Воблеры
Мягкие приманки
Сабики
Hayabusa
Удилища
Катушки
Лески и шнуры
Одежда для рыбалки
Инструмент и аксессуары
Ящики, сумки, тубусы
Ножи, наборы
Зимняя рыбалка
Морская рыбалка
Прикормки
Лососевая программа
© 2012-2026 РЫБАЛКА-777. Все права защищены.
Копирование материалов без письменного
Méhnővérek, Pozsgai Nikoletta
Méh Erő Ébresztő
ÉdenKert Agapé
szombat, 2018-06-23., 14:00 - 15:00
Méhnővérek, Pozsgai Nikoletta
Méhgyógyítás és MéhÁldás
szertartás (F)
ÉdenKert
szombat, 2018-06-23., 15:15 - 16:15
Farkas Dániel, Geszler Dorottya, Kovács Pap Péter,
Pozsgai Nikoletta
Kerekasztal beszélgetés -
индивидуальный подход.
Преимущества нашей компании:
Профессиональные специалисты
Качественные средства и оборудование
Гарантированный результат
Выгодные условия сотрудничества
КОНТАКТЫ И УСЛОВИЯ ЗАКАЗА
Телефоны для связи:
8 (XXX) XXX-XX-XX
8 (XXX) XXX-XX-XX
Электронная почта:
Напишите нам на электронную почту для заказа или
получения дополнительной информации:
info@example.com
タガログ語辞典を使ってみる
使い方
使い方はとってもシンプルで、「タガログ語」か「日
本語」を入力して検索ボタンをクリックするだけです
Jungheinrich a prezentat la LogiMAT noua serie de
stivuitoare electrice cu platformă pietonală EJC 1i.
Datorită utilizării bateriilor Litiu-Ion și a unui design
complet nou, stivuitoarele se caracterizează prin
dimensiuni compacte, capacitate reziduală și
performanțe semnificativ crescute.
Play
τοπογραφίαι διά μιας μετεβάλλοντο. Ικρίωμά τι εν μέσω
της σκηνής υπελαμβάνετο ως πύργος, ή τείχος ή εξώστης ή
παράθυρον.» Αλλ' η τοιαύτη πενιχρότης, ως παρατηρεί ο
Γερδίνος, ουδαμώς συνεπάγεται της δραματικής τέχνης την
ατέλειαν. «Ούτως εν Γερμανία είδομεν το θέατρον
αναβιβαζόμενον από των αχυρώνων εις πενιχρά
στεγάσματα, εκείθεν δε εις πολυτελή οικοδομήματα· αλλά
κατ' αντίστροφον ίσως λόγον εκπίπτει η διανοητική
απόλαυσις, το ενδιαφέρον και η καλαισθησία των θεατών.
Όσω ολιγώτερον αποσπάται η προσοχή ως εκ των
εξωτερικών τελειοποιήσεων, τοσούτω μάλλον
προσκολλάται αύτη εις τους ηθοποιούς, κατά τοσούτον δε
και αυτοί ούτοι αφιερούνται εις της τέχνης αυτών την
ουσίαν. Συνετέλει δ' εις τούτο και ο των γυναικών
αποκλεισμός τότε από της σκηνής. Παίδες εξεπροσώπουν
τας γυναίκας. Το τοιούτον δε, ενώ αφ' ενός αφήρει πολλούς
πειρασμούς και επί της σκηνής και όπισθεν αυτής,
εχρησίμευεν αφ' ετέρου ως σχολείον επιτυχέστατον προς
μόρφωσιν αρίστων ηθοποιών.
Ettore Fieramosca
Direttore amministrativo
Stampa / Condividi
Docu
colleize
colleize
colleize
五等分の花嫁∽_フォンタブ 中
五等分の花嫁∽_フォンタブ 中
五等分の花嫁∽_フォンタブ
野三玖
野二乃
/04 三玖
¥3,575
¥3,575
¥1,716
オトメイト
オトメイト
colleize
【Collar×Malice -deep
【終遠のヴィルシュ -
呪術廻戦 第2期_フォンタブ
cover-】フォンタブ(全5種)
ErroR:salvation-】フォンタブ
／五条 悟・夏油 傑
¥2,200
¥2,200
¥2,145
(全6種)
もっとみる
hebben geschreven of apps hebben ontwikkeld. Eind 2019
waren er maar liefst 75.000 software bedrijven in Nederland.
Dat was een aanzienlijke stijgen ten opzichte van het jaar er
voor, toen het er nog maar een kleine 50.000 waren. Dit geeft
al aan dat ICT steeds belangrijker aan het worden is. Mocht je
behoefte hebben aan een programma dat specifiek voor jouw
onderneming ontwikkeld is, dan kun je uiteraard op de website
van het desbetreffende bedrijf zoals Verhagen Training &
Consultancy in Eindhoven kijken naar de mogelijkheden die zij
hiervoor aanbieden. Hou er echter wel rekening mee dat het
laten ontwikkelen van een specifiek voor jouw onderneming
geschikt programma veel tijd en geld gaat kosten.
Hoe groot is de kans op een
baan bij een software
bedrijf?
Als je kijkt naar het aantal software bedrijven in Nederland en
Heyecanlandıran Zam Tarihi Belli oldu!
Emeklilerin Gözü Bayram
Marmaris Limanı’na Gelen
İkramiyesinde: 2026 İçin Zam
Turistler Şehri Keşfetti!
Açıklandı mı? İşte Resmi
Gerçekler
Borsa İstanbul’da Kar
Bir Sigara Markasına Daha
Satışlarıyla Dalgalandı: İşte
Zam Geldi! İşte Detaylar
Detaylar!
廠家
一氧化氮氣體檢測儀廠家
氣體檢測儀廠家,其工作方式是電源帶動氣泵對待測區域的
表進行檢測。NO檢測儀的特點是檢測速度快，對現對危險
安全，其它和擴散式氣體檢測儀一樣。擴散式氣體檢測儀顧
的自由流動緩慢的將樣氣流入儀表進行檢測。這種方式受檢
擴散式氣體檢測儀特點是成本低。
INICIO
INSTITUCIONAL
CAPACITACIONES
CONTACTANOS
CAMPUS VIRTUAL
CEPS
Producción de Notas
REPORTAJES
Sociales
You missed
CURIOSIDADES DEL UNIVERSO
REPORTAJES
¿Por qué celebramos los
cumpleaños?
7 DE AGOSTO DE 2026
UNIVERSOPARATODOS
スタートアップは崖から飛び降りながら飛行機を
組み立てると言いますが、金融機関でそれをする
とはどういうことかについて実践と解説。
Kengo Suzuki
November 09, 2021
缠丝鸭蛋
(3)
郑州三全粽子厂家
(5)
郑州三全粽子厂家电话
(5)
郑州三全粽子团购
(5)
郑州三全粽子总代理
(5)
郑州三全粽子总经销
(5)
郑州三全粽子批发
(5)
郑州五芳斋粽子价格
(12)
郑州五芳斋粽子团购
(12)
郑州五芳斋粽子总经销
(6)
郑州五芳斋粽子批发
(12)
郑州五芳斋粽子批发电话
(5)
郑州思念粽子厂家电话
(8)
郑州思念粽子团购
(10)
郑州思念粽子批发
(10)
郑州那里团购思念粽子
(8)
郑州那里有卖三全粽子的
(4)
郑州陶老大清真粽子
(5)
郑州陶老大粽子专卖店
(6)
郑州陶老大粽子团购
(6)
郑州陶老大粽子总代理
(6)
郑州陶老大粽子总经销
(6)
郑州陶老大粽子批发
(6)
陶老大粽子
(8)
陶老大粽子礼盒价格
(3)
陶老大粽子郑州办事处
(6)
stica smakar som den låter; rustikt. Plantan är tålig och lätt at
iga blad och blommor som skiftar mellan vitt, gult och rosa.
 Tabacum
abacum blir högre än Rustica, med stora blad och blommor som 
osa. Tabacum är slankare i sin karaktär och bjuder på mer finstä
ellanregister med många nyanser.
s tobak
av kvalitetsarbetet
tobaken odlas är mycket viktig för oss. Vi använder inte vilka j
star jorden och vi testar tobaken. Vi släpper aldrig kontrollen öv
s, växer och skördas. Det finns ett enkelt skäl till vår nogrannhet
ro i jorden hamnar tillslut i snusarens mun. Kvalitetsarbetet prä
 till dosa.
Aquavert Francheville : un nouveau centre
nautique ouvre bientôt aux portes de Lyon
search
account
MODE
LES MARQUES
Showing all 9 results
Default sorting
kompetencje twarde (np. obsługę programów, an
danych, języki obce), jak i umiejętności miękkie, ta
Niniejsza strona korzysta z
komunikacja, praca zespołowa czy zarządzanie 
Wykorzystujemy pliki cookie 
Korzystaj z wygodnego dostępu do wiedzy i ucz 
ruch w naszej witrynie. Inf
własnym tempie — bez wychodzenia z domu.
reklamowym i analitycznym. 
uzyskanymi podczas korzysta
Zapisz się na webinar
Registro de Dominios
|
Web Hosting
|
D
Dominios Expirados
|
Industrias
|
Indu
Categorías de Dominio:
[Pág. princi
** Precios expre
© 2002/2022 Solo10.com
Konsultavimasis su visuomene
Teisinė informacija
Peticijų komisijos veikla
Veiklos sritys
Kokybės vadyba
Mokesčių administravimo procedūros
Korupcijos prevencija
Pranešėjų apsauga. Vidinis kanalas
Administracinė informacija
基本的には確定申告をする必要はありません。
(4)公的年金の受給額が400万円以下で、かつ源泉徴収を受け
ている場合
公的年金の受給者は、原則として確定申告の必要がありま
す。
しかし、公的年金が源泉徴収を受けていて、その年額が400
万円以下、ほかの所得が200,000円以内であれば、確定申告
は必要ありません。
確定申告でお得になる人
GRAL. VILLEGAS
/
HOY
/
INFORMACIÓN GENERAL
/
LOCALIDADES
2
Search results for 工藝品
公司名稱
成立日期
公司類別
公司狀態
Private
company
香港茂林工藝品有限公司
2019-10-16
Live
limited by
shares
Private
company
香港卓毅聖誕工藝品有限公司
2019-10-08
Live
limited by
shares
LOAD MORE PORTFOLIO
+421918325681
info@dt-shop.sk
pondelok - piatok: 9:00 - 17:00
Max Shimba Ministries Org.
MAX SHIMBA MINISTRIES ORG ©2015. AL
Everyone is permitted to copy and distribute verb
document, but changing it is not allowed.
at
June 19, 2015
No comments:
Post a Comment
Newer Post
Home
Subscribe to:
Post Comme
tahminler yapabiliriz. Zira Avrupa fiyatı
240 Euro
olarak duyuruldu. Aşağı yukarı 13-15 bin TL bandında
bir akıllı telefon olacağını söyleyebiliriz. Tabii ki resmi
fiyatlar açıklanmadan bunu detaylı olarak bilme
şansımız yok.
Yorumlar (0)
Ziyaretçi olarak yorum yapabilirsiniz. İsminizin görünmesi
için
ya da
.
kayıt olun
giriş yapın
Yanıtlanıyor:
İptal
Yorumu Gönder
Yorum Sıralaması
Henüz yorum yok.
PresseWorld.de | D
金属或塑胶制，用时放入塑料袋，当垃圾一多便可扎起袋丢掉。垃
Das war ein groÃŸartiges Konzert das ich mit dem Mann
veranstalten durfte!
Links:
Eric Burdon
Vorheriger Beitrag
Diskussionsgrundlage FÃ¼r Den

^^^^^^^^

### [Exercise]
Your reply should be one number, the count of lines in the data that include the word "jouw".

### [Response for this exercise]
2